Emmie Oprecht war es, die der Familie Mann Unterkunft in Küsnacht organisierte, bei den Oprechts wohnte Golo Mann fast ein Jahr lang. Während Emil Oprecht fast jede Woche nach Bern fuhr, um beim Chef der Fremdenpolizei Rothmund Einreiseerlaubnisse und Aufenthaltsgenehmigungen für die Verfolgten aus Deutschland und später Österreich zu erwirken, leitete Emmie Buchhandlung und Verlag in Zürich, sammelte Geld und schrieb Briefe. Briefe in alle Welt mit der Bitte um Unterstützung bei der Erteilung der lebenswichtigen Visa oder auch nur, um die Menschen wissen zu lassen, dass sie nicht vergessen sind. Unterschrieben wurden diese Briefe dann von Emil Oprecht.
Als zu Beginn des 2. Weltkrieges die Herausgabe der Reden Winston Churchills in der Schweiz politisch nicht opportun war, liessen sich die Oprechts das nicht bieten.
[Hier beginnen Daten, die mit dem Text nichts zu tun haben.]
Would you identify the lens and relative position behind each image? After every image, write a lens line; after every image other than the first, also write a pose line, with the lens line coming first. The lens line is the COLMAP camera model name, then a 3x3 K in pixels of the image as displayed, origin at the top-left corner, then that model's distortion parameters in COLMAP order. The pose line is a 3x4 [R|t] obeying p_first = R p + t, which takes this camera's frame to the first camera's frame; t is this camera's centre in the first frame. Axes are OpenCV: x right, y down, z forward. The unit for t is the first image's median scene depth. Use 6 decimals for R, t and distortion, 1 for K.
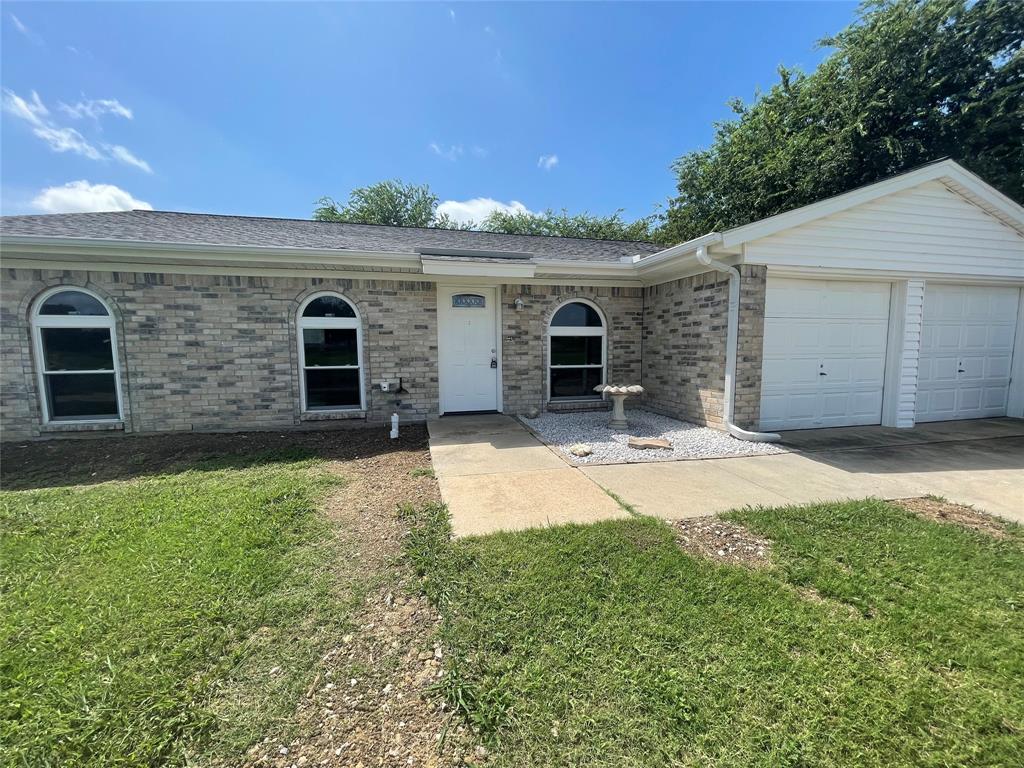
lens RADIAL K [[416.1, 0, 512.0], [0, 416.1, 384.0], [0, 0, 1]] dist [-0.003412, -0.000368]
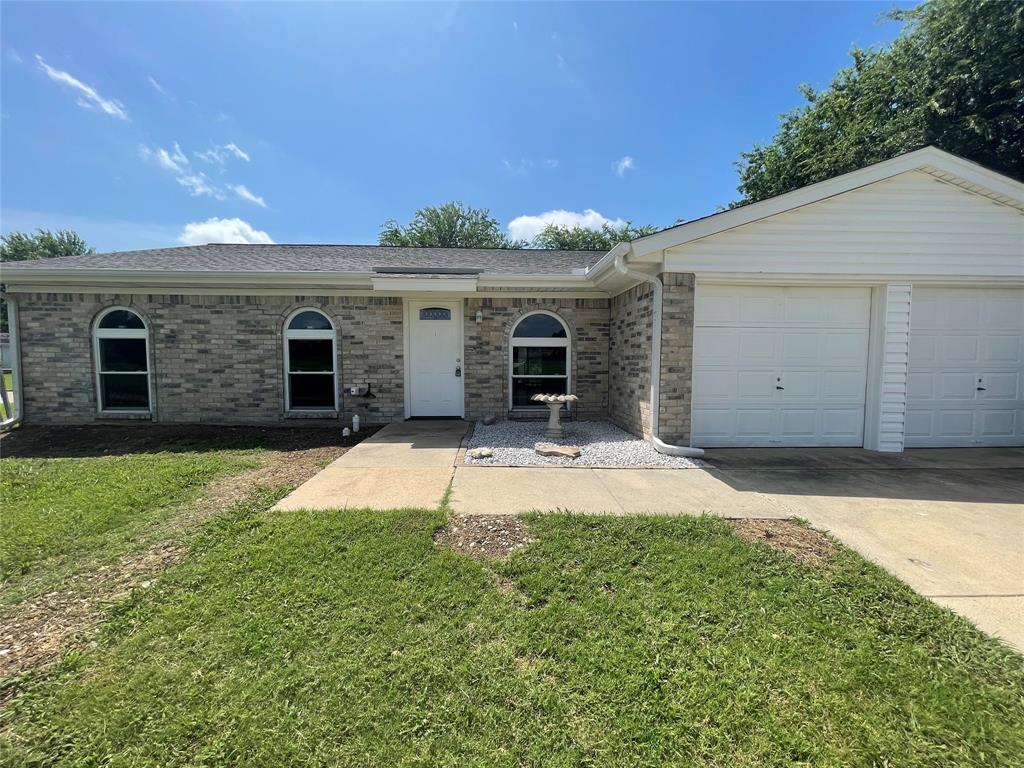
lens RADIAL K [[414.3, 0, 506.6], [0, 414.3, 389.9], [0, 0, 1]] dist [-0.001004, -0.000534]
pose [[0.980310, 0.023650, -0.196043, 0.340198], [-0.026755, 0.999555, -0.013204, 0.008246], [0.195643, 0.018189, 0.980506, -0.018057]]
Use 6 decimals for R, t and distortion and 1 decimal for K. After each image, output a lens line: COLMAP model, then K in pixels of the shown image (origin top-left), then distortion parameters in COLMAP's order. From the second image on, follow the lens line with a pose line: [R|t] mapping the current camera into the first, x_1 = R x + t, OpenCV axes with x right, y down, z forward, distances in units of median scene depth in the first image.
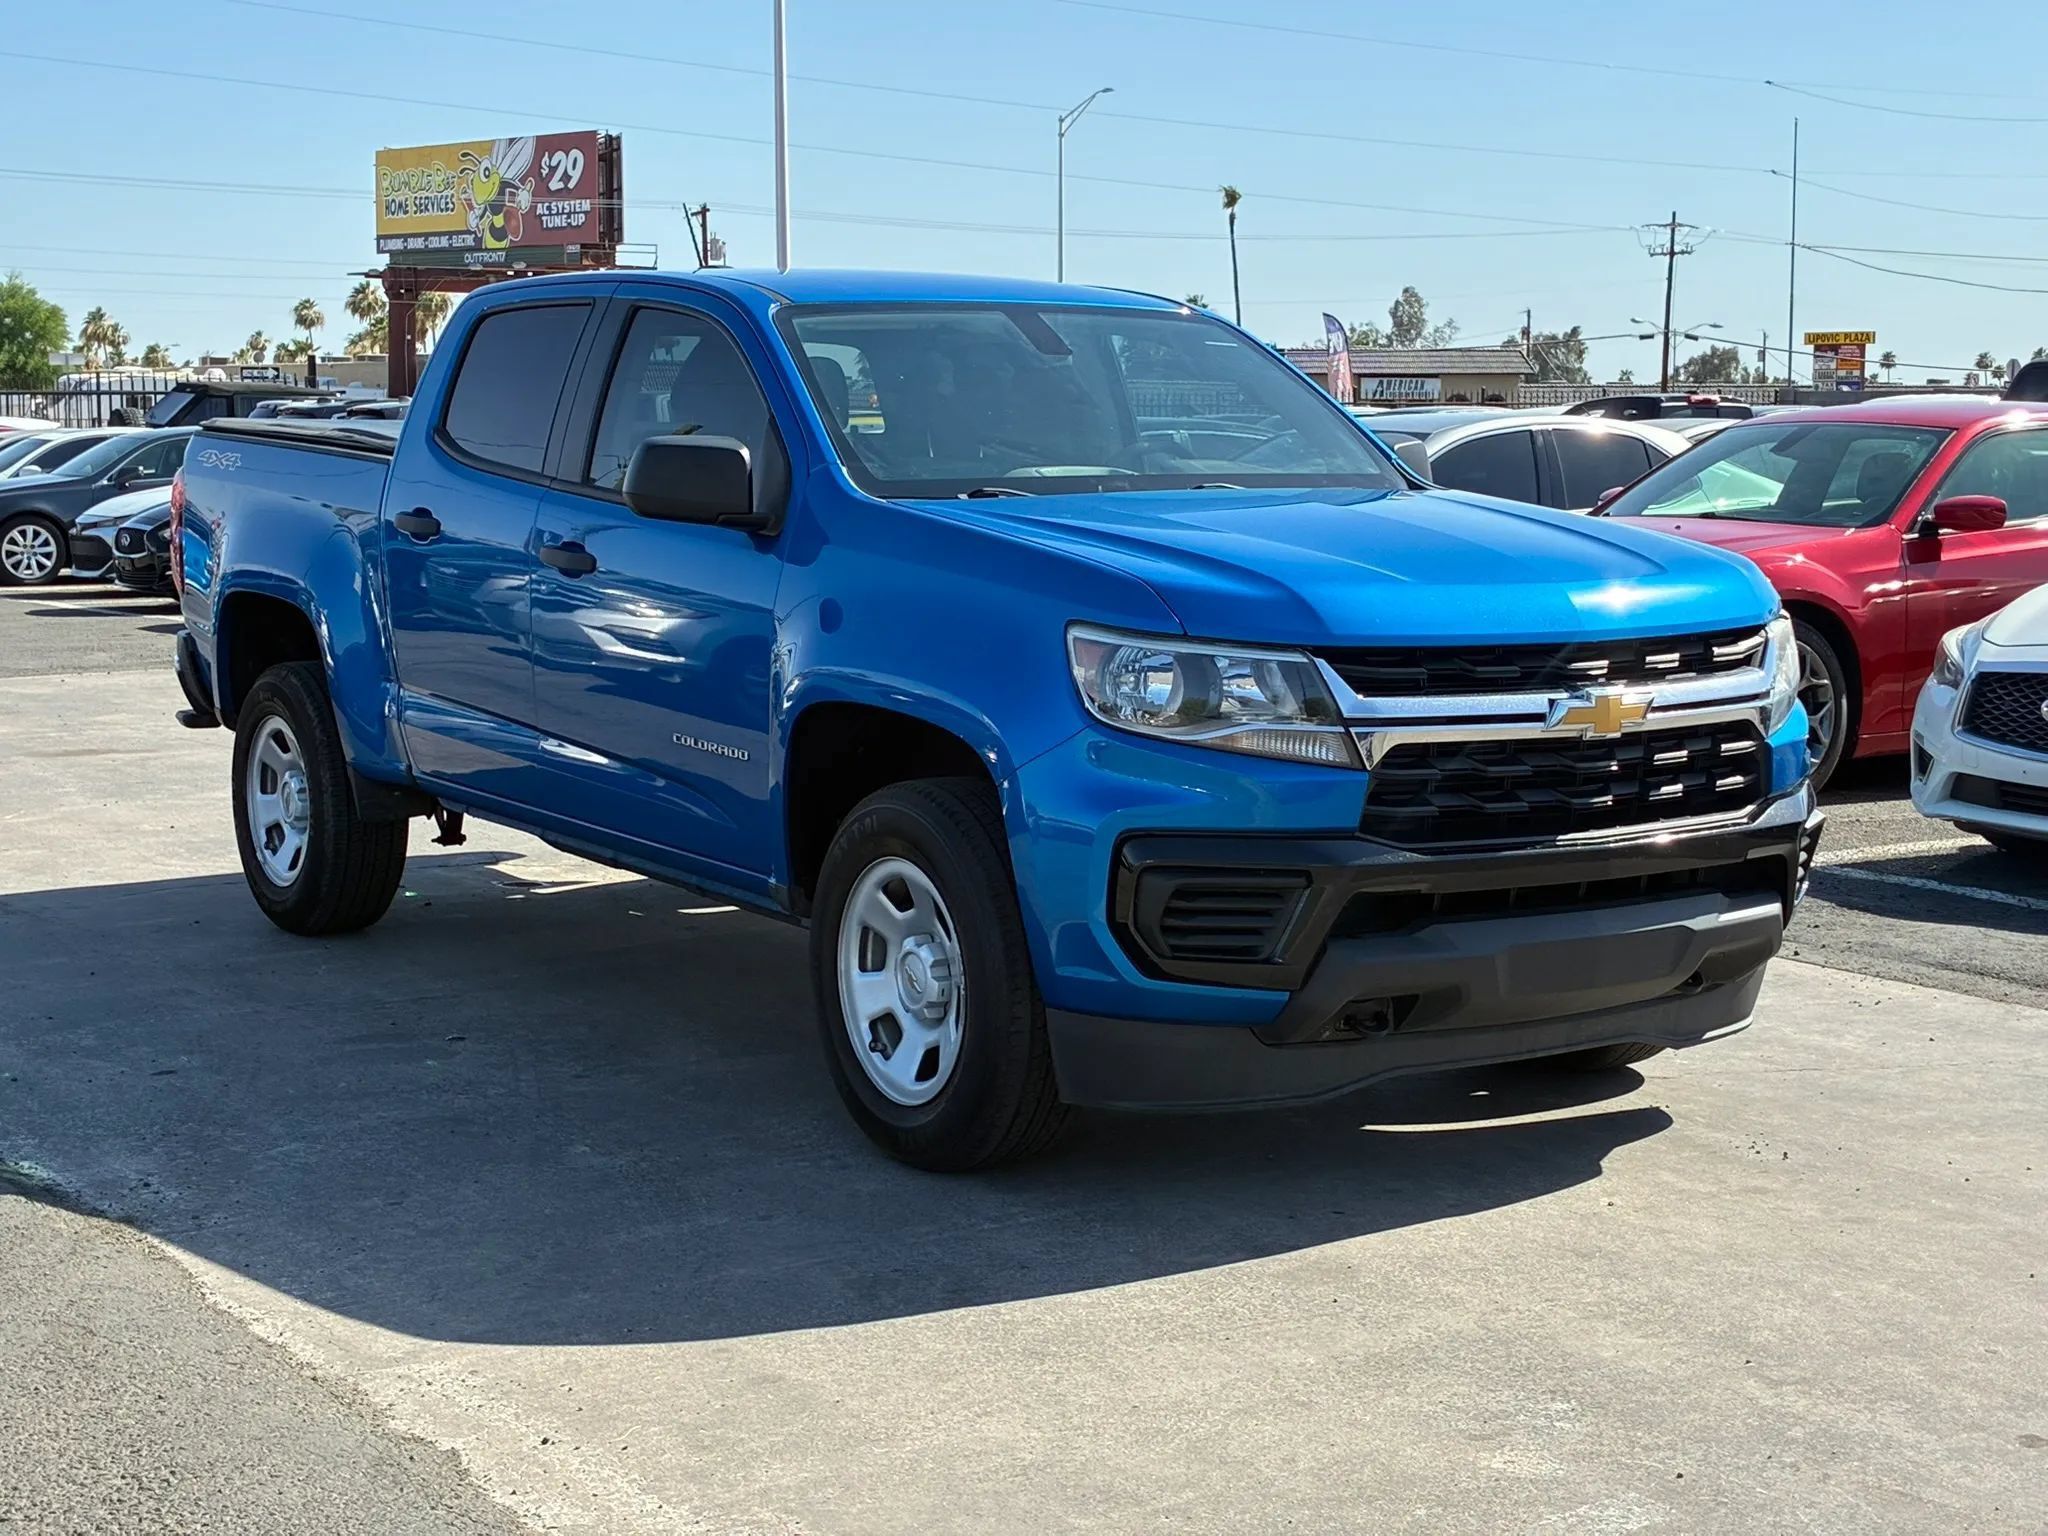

Sie erfanden einen fiktiven Verlag in New York, liessen den ins Deutsche übersetzten Text in einer Druckerei in Frankreich setzen. Emmie Oprecht korrigierte die Druckfahnen Wort für Wort und brachte sie wieder auf den Weg nach Frankreich.
«Schliesslich kamen die Bücher zustande und konnten in der Schweiz ausgeliefert werden.»
1952 starb Emil Oprecht. An seinem Grab sprach Thomas Mann. Emmie Oprecht leitete danach noch Jahrzehnte Buchhandlung und Verlag. Trotzdem blieb sie im Bewusstsein vieler «die Frau Emil Oprecht.»
Menschen wie Hans Mayer oder Golo Mann wussten es besser.
Auf dem Friedhof Fluntern liegen Emil und Emmie Oprecht neben Therese Giehse begraben.